▸ **ABOUT THIS TASK**:
Transcribe the records word for word, starting at the line that contains "- 단일 세션을 지원하는 서버" and ending at the last line of the records.

▸ **EXERCISE INPUTS**:

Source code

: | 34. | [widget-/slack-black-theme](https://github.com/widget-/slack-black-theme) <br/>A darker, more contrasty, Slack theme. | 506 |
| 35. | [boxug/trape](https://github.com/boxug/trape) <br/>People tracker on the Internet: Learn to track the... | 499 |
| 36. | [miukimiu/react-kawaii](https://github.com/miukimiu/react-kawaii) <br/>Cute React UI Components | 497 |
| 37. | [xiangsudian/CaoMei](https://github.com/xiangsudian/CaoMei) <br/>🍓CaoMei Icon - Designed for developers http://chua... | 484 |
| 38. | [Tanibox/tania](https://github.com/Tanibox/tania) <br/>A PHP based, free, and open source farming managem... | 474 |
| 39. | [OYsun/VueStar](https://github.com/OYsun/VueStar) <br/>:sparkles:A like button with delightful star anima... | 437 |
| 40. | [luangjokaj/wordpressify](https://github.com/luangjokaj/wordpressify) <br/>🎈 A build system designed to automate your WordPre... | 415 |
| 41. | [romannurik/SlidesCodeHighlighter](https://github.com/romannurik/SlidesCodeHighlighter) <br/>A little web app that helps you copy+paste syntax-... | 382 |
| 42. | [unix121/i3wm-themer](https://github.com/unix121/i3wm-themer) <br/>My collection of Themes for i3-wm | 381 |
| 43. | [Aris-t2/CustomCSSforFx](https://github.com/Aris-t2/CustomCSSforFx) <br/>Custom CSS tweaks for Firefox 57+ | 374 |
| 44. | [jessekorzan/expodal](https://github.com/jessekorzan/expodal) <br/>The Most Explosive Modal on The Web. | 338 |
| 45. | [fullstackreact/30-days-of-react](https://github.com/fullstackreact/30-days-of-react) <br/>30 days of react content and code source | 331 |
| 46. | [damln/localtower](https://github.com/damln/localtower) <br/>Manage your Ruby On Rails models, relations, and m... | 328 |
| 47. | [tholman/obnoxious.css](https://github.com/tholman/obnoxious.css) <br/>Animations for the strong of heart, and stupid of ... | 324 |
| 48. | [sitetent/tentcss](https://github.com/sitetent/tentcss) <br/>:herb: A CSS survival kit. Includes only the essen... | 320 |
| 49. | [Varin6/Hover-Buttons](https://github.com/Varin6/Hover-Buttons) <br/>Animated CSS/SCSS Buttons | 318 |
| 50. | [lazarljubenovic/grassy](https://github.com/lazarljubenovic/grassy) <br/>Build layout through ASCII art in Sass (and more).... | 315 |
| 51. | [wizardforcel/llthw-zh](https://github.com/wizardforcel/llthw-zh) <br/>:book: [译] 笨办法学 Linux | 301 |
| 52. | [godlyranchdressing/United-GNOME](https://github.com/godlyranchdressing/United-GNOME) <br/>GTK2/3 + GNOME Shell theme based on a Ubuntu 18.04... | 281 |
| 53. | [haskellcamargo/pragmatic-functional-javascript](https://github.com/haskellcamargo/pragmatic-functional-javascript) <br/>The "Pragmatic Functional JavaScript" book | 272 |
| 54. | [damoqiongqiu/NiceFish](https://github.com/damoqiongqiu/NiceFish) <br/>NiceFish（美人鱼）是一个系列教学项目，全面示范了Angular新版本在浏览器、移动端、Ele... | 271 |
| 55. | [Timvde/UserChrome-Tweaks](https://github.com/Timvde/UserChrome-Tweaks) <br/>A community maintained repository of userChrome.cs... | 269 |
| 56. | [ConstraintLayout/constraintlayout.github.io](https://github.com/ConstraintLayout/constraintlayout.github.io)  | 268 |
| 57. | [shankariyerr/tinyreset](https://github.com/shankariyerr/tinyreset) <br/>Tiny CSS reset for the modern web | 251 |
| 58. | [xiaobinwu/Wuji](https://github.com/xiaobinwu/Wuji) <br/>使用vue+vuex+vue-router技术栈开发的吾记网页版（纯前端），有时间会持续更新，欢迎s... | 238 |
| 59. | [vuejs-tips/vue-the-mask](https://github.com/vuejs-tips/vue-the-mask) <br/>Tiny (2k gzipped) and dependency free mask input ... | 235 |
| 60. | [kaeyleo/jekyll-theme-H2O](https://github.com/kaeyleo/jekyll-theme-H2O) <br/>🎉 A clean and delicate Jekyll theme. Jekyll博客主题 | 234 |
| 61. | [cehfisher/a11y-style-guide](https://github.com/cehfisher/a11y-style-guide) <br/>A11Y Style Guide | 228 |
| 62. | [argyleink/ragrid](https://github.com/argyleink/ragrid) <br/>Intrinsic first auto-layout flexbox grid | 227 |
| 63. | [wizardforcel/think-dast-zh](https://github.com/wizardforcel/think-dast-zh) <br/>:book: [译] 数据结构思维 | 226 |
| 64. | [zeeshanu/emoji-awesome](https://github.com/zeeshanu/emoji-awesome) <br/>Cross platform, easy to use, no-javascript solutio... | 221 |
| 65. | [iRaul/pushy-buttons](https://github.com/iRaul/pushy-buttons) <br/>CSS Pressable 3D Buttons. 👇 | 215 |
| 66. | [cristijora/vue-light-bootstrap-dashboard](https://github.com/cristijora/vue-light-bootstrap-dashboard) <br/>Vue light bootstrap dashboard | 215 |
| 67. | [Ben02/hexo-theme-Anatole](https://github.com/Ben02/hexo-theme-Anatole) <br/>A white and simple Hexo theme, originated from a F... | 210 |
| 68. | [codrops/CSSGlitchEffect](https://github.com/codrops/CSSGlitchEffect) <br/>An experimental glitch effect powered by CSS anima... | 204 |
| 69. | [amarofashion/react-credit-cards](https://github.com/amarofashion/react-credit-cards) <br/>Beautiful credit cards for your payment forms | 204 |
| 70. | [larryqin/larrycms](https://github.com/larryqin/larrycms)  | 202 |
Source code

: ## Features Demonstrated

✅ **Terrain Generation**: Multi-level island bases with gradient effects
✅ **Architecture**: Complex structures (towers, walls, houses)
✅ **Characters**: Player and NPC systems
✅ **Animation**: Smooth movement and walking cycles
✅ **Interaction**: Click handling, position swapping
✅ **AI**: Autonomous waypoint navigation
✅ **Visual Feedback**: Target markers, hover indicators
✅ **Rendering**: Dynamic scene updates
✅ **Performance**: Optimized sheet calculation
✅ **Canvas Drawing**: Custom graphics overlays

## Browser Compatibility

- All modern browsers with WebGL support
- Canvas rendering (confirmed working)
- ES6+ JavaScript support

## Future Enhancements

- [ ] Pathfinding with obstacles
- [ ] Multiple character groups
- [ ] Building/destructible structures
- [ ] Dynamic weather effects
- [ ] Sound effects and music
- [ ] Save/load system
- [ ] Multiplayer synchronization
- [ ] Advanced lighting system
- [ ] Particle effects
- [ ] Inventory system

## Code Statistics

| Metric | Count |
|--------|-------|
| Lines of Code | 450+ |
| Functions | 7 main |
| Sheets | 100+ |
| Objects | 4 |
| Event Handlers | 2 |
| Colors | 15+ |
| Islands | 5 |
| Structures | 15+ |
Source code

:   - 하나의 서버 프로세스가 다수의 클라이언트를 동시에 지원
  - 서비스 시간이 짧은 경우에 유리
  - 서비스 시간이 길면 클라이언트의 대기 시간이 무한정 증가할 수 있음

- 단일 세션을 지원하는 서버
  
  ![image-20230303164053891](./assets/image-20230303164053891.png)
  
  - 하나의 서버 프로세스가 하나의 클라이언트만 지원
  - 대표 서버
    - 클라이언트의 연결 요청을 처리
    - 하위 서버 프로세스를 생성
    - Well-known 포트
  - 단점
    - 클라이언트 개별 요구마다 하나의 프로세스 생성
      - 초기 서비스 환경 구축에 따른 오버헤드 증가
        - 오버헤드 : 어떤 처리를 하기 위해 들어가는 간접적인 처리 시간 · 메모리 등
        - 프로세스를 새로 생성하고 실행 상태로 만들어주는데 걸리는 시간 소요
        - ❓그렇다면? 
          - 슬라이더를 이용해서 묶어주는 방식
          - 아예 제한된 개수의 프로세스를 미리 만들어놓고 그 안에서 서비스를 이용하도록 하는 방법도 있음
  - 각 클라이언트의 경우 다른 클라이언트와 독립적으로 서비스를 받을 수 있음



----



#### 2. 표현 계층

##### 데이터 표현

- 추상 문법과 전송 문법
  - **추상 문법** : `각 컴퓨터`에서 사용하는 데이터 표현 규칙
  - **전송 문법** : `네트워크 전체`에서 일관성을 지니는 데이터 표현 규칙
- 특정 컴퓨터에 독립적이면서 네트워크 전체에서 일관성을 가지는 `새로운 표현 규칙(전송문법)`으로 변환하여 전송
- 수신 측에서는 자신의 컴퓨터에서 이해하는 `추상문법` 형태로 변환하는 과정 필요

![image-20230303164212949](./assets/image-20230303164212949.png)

▸ **OUTPUT BELOW**:
- 단일 세션을 지원하는 서버
  
  ![image-20230303164053891](./assets/image-20230303164053891.png)
  
  - 하나의 서버 프로세스가 하나의 클라이언트만 지원
  - 대표 서버
    - 클라이언트의 연결 요청을 처리
    - 하위 서버 프로세스를 생성
    - Well-known 포트
  - 단점
    - 클라이언트 개별 요구마다 하나의 프로세스 생성
      - 초기 서비스 환경 구축에 따른 오버헤드 증가
        - 오버헤드 : 어떤 처리를 하기 위해 들어가는 간접적인 처리 시간 · 메모리 등
        - 프로세스를 새로 생성하고 실행 상태로 만들어주는데 걸리는 시간 소요
        - ❓그렇다면? 
          - 슬라이더를 이용해서 묶어주는 방식
          - 아예 제한된 개수의 프로세스를 미리 만들어놓고 그 안에서 서비스를 이용하도록 하는 방법도 있음
  - 각 클라이언트의 경우 다른 클라이언트와 독립적으로 서비스를 받을 수 있음



----



#### 2. 표현 계층

##### 데이터 표현

- 추상 문법과 전송 문법
  - **추상 문법** : `각 컴퓨터`에서 사용하는 데이터 표현 규칙
  - **전송 문법** : `네트워크 전체`에서 일관성을 지니는 데이터 표현 규칙
- 특정 컴퓨터에 독립적이면서 네트워크 전체에서 일관성을 가지는 `새로운 표현 규칙(전송문법)`으로 변환하여 전송
- 수신 측에서는 자신의 컴퓨터에서 이해하는 `추상문법` 형태로 변환하는 과정 필요

![image-20230303164212949](./assets/image-20230303164212949.png)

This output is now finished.